January 18, 2007

The Mexican Invasion

D Magazine FEB 2007, Posted On: 1/18/2007

Excerpt from The Mexican Invasion

Of the estimated 12 million undocumented immigrants in the United States (out of 31 million total immigrants), 1.4 million to 1.6 million are thought to be in Texas. Statistically, that’s 4 percent of the population nationally and 5 percent for the state. But the presence is much higher in Dallas, which is ranked, with Fort Worth, as an “ethnic hypergrowth city” by the Brookings Institution. Only the Mexican consulates in Los Angeles and Chicago top Dallas in volume of services, such as matricula consular ID cards provided to Mexican citizens. Houston is fourth.

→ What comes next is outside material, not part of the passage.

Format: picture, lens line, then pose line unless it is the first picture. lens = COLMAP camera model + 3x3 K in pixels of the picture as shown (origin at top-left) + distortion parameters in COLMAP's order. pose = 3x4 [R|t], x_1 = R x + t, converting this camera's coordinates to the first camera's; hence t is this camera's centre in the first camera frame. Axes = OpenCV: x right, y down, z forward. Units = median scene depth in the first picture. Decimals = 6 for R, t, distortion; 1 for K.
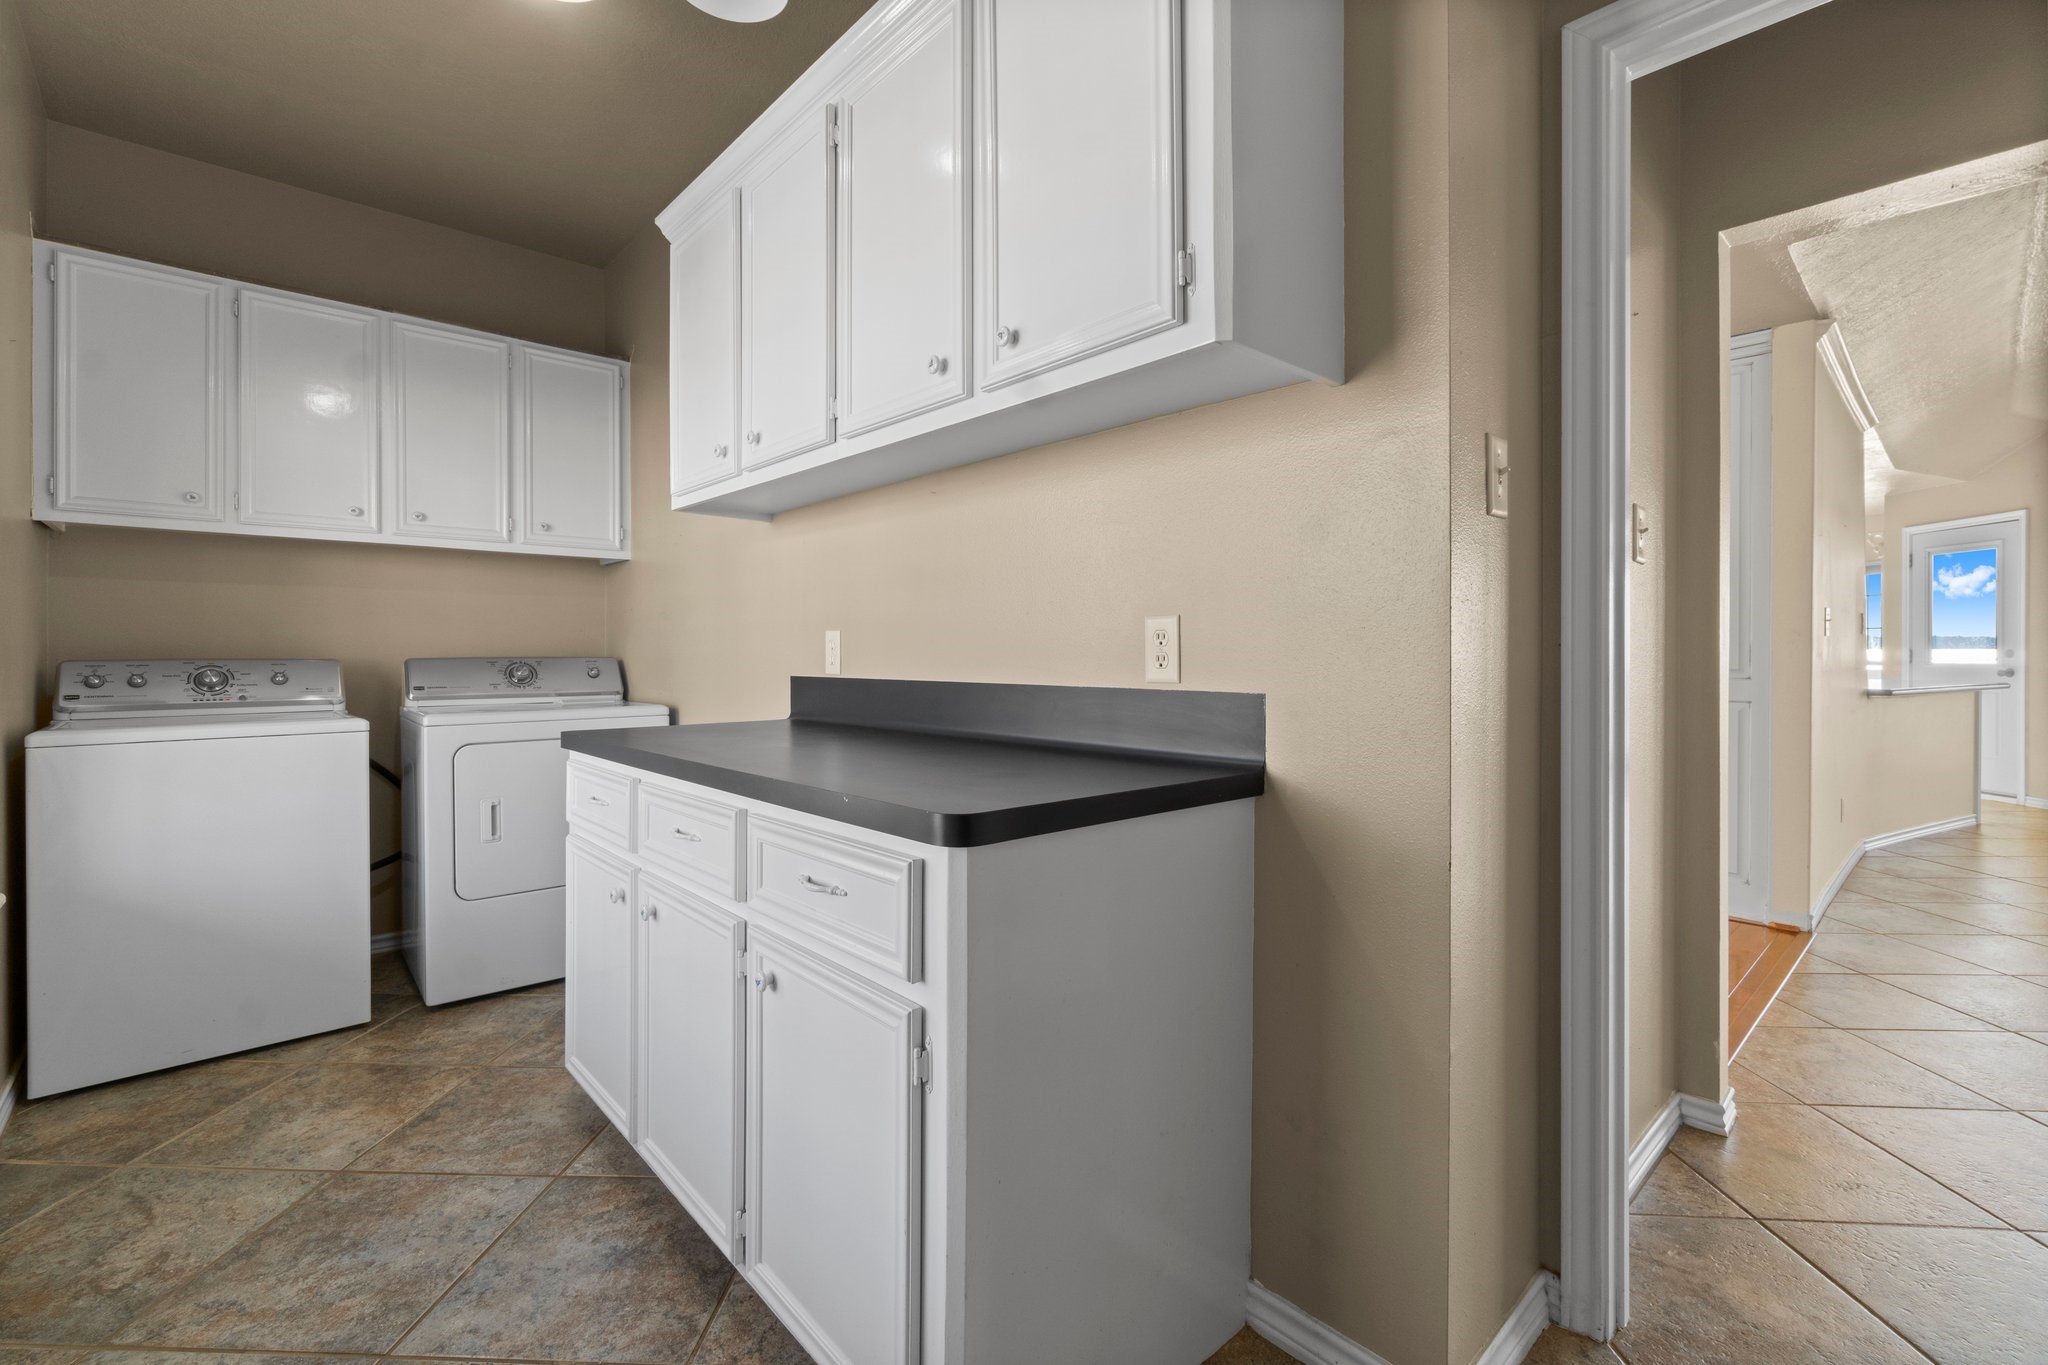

No one knows exactly how many undocumented immigrants live among the 1.2 million residents of the City of Dallas, but the figure can be estimated. Approximately half of Dallas’ 516,000 Hispanics (43 percent of 1.2 million) are immigrants, or 258,000. Only 19 percent are naturalized citizens. According to the Dallas Federal Reserve, about 30 percent of U.S. immigrants are undocumented, which would indicate 77,400 of the immigrants in Dallas are undocumented. But the immigrant information clearinghouse DFW International says close to half of the foreign-born in Dallas are without documents—which would make about 126,000. That’s about one person in 10 in the city. And the odds are at least six in 10 that he or she will be Mexican—10 percent of that country’s population is in the United States, as is 14 percent of its workforce, mostly sin papeles, without documentation.

About six in 10 are working, and the other four are dependents. They tend to be young, reflecting both the dramatic youthful population trend in Mexico and also in the United States, where the bulge of the Hispanic population is under 25. About half live in poverty and without health insurance. The one in three who have been here less than five years is also likely to be bewildered by the contradictions of working in a society that simultaneously seems to lure them here and to hate them for showing up.

Their presence, though significant, is part of an even larger upsurge in the general Hispanic population. Dallas will become a majority Hispanic city well before 2030, when the entire state will have shifted that way. As Dallas County gained 175,000 Hispanic residents (now 35 percent of the population) from 2000 to 2005, 130,000 Anglos moved out. Immigrants now account for 100 percent of the county’s net population growth; in the North Texas region, it’s 40 percent. Half the 1 percent population growth rate of the United States is thought to be from Hispanic immigrants.